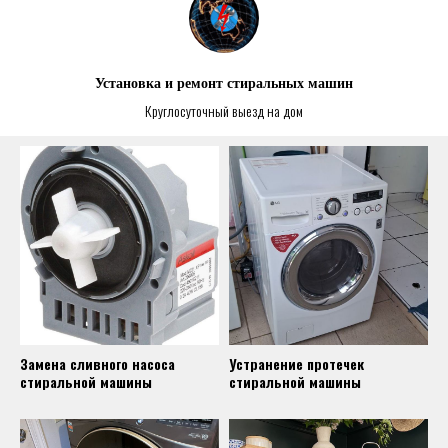
Установка и ремонт стиральных машин
Круглосуточный выезд на дом
Замена сливного насоса
Устранение протечек
стиральной машины
стиральной машины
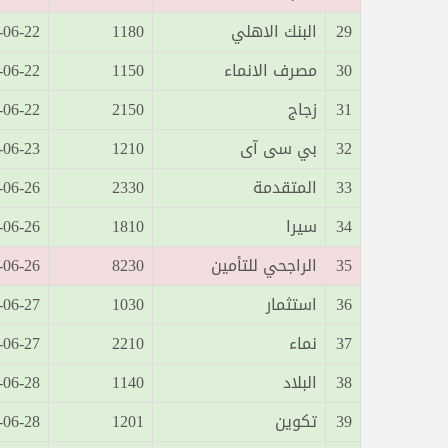
29
البنك الاهلي
1180
22 11:10:58
30
مصرف الانماء
1150
22 11:19:34
31
زجاج
2150
22 12:19:43
32
بي سى آى
1210
23 10:26:14
33
المتقدمة
2330
26 10:22:16
34
سيرا
1810
26 12:49:17
35
الراجحي للتأمين
8230
26 14:40:57
36
استثمار
1030
27 10:25:29
37
نماء
2210
27 11:19:58
38
البلاد
1140
28 10:16:55
39
تكوين
1201
28 12:27:18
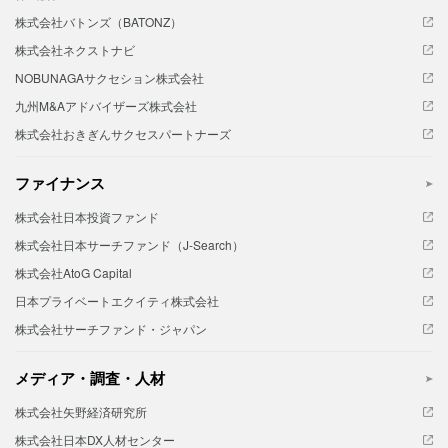
株式会社バトンズ（BATONZ）
株式会社ネクストナビ
NOBUNAGAサクセション株式会社
九州M&Aアドバイザーズ株式会社
株式会社おきぎんサクセスパートナーズ
ファイナンス
株式会社日本投資ファンド
株式会社日本サーチファンド（J-Search）
株式会社AtoG Capital
日本プライベートエクイティ株式会社
株式会社サーチファンド・ジャパン
メディア・調査・人材
株式会社矢野経済研究所
株式会社日本DX人材センター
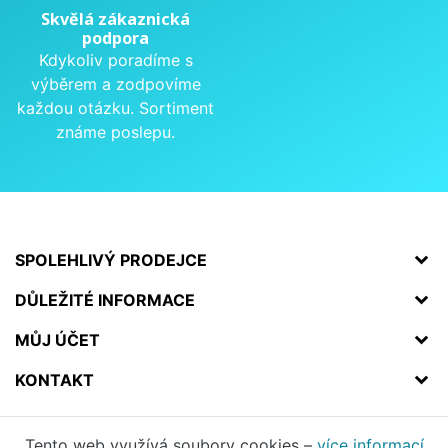
Skvělá zákaznická
podpora
Kdykoliv poradíme s
výběrem a zodpovíme
každou otázku. Sortiment
známe poslepu.
SPOLEHLIVÝ PRODEJCE
DŮLEŽITÉ INFORMACE
MŮJ ÚČET
KONTAKT
Tento web využívá soubory cookies –
více informací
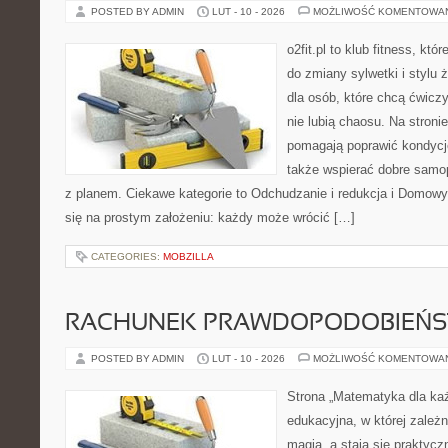
POSTED BY ADMIN
LUT - 10 - 2026
MOŻLIWOŚĆ KOMENTOWA
o2fit.pl to klub fitness, któ
do zmiany sylwetki i stylu 
dla osób, które chcą ćwicz
nie lubią chaosu. Na stronie
pomagają poprawić kondycj
także wspierać dobre samop
z planem. Ciekawe kategorie to Odchudzanie i redukcja i Domowy tr
się na prostym założeniu: każdy może wrócić […]
CATEGORIES:
MOBZILLA
RACHUNEK PRAWDOPODOBIEŃ
POSTED BY ADMIN
LUT - 10 - 2026
MOŻLIWOŚĆ KOMENTOWA
Strona „Matematyka dla każ
edukacyjna, w której zależn
magią, a stają się praktycz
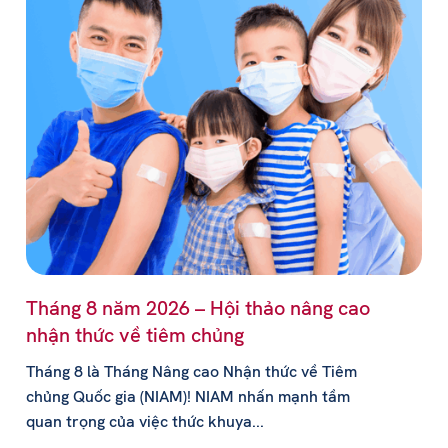
Tháng 8 năm 2026 – Hội thảo nâng cao
nhận thức về tiêm chủng
Tháng 8 là Tháng Nâng cao Nhận thức về Tiêm
chủng Quốc gia (NIAM)! NIAM nhấn mạnh tầm
quan trọng của việc thức khuya...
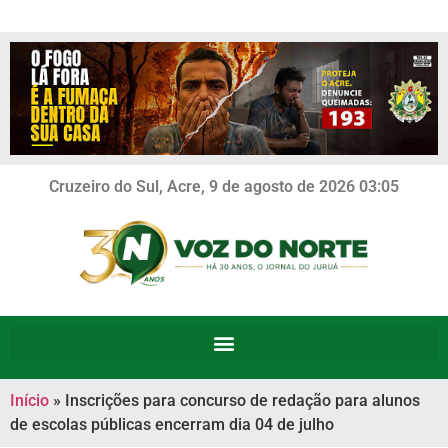
Cruzeiro do Sul, Acre, 9 de agosto de 2026 03:05
Início
»
Inscrições para concurso de redação para alunos
de escolas públicas encerram dia 04 de julho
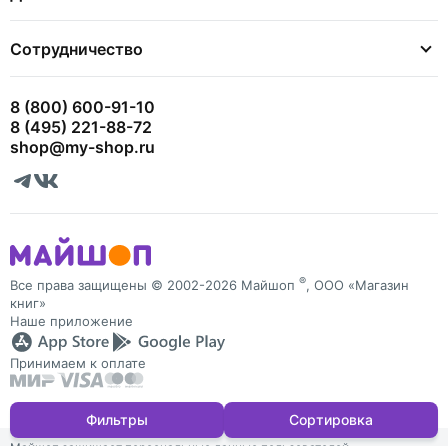
Сотрудничество
8 (800) 600-91-10
8 (495) 221-88-72
shop@my-shop.ru
®
Все права защищены © 2002-2026 Майшоп
, ООО «Магазин
книг»
Наше приложение
Принимаем к оплате
Фильтры
Сортировка
Майшоп защищает персональные данные пользователей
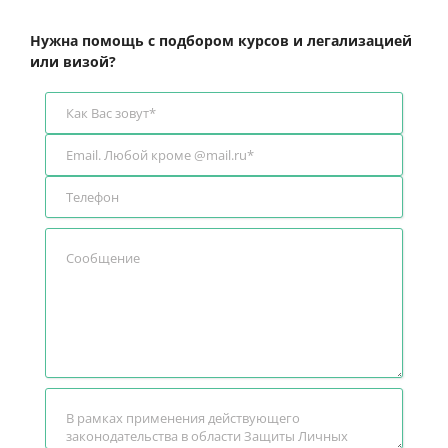
Нужна помощь с подбором курсов и легализацией
или визой?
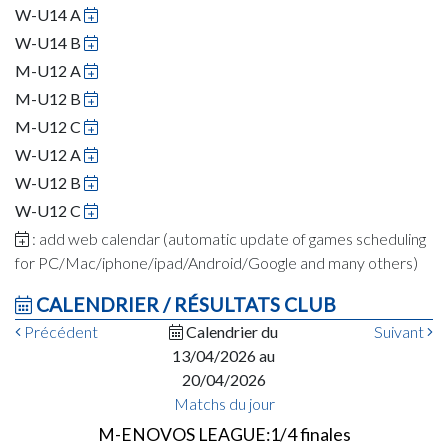
W-U14 A
W-U14 B
M-U12 A
M-U12 B
M-U12 C
W-U12 A
W-U12 B
W-U12 C
: add web calendar (automatic update of games scheduling
for PC/Mac/iphone/ipad/Android/Google and many others)
CALENDRIER / RÉSULTATS CLUB
Précédent
Calendrier du
Suivant
13/04/2026 au
20/04/2026
Matchs du jour
M-ENOVOS LEAGUE:1/4 finales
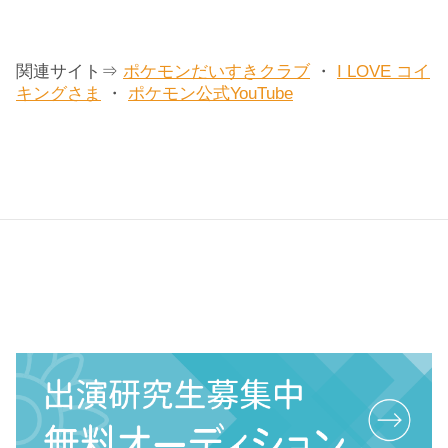
関連サイト⇒
ポケモンだいすきクラブ
・
I LOVE コイ
キングさま
・
ポケモン公式YouTube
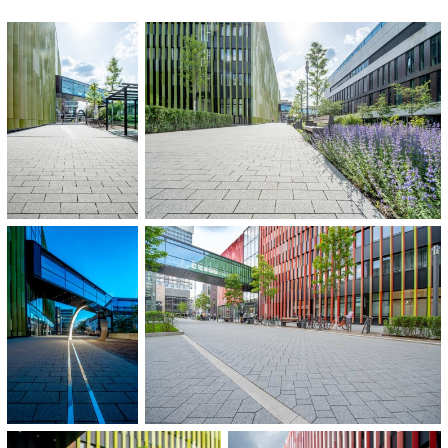
Granitgrau
100 x 100 x 14 cm
100 x 100 x 8 cm
30 x 15 x 12 cm
30 x 15 x 8 cm
20 x 15 x 16 cm
und Diagonalstein
Granitdunkelgrau
100 x 100 x 14 cm
100 x 100 x 8 cm
30 x 15 x 12 cm
30 x 15 x 8 cm
20 x 15 x 16 cm
und Diagonalstein
LANDSCHAFTSARCHITEKT:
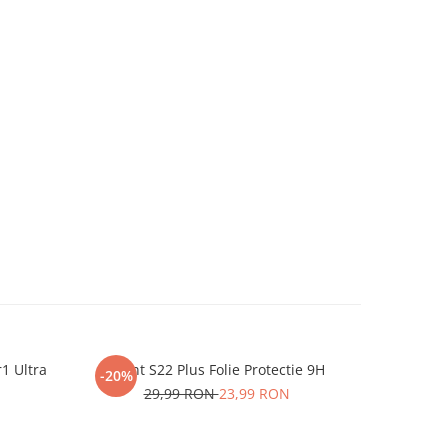
r1 Ultra
iHunt S22 Plus Folie Protectie 9H
One P
-20%
-20%
29,99 RON
23,99 RON
2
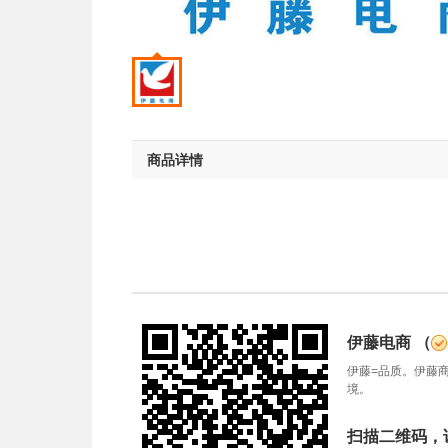
商品详情
伊藤电商
（
伊藤=品质。伊藤
境。
扫描二维码，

→ **WORK INSTRUCTION**:
Update the text of all the records above by changing every "POSTED BY ADMIN" to "POSTED BY EDITOR" and keeping everything else the same. Leave the pictures out of your answer.

→ **WRITTEN REPLY**:
Установка и ремонт стиральных машин
Круглосуточный выезд на дом
Замена сливного насоса
Устранение протечек
стиральной машины
стиральной машины
29
البنك الاهلي
1180
22 11:10:58
30
مصرف الانماء
1150
22 11:19:34
31
زجاج
2150
22 12:19:43
32
بي سى آى
1210
23 10:26:14
33
المتقدمة
2330
26 10:22:16
34
سيرا
1810
26 12:49:17
35
الراجحي للتأمين
8230
26 14:40:57
36
استثمار
1030
27 10:25:29
37
نماء
2210
27 11:19:58
38
البلاد
1140
28 10:16:55
39
تكوين
1201
28 12:27:18
株式会社バトンズ（BATONZ）
株式会社ネクストナビ
NOBUNAGAサクセション株式会社
九州M&Aアドバイザーズ株式会社
株式会社おきぎんサクセスパートナーズ
ファイナンス
株式会社日本投資ファンド
株式会社日本サーチファンド（J-Search）
株式会社AtoG Capital
日本プライベートエクイティ株式会社
株式会社サーチファンド・ジャパン
メディア・調査・人材
株式会社矢野経済研究所
株式会社日本DX人材センター
Skvělá zákaznická
podpora
Kdykoliv poradíme s
výběrem a zodpovíme
každou otázku. Sortiment
známe poslepu.
SPOLEHLIVÝ PRODEJCE
DŮLEŽITÉ INFORMACE
MŮJ ÚČET
KONTAKT
Tento web využívá soubory cookies –
více informací
POSTED BY EDITOR
LUT - 10 - 2026
MOŻLIWOŚĆ KOMENTOWA
o2fit.pl to klub fitness, któ
do zmiany sylwetki i stylu 
dla osób, które chcą ćwicz
nie lubią chaosu. Na stronie
pomagają poprawić kondycj
także wspierać dobre samop
z planem. Ciekawe kategorie to Odchudzanie i redukcja i Domowy tr
się na prostym założeniu: każdy może wrócić […]
CATEGORIES:
MOBZILLA
RACHUNEK PRAWDOPODOBIEŃ
POSTED BY EDITOR
LUT - 10 - 2026
MOŻLIWOŚĆ KOMENTOWA
Strona „Matematyka dla każ
edukacyjna, w której zależn
magią, a stają się praktycz
Tháng 8 năm 2026 – Hội thảo nâng cao
nhận thức về tiêm chủng
Tháng 8 là Tháng Nâng cao Nhận thức về Tiêm
chủng Quốc gia (NIAM)! NIAM nhấn mạnh tầm
quan trọng của việc thức khuya...
Cruzeiro do Sul, Acre, 9 de agosto de 2026 03:05
Início
»
Inscrições para concurso de redação para alunos
de escolas públicas encerram dia 04 de julho
Сотрудничество
8 (800) 600-91-10
8 (495) 221-88-72
shop@my-shop.ru
®
Все права защищены © 2002-2026 Майшоп
, ООО «Магазин
книг»
Наше приложение
Принимаем к оплате
Фильтры
Сортировка
Майшоп защищает персональные данные пользователей
Нужна помощь с подбором курсов и легализацией
или визой?
W-U14 A
W-U14 B
M-U12 A
M-U12 B
M-U12 C
W-U12 A
W-U12 B
W-U12 C
: add web calendar (automatic update of games scheduling
for PC/Mac/iphone/ipad/Android/Google and many others)
CALENDRIER / RÉSULTATS CLUB
Précédent
Calendrier du
Suivant
13/04/2026 au
20/04/2026
Matchs du jour
M-ENOVOS LEAGUE:1/4 finales
関連サイト⇒
ポケモンだいすきクラブ
・
I LOVE コイ
キングさま
・
ポケモン公式YouTube
Granitgrau
100 x 100 x 14 cm
100 x 100 x 8 cm
30 x 15 x 12 cm
30 x 15 x 8 cm
20 x 15 x 16 cm
und Diagonalstein
Granitdunkelgrau
100 x 100 x 14 cm
100 x 100 x 8 cm
30 x 15 x 12 cm
30 x 15 x 8 cm
20 x 15 x 16 cm
und Diagonalstein
LANDSCHAFTSARCHITEKT:
r1 Ultra
iHunt S22 Plus Folie Protectie 9H
One P
-20%
-20%
29,99 RON
23,99 RON
2
商品详情
伊藤电商
（
伊藤=品质。伊藤
境。
扫描二维码，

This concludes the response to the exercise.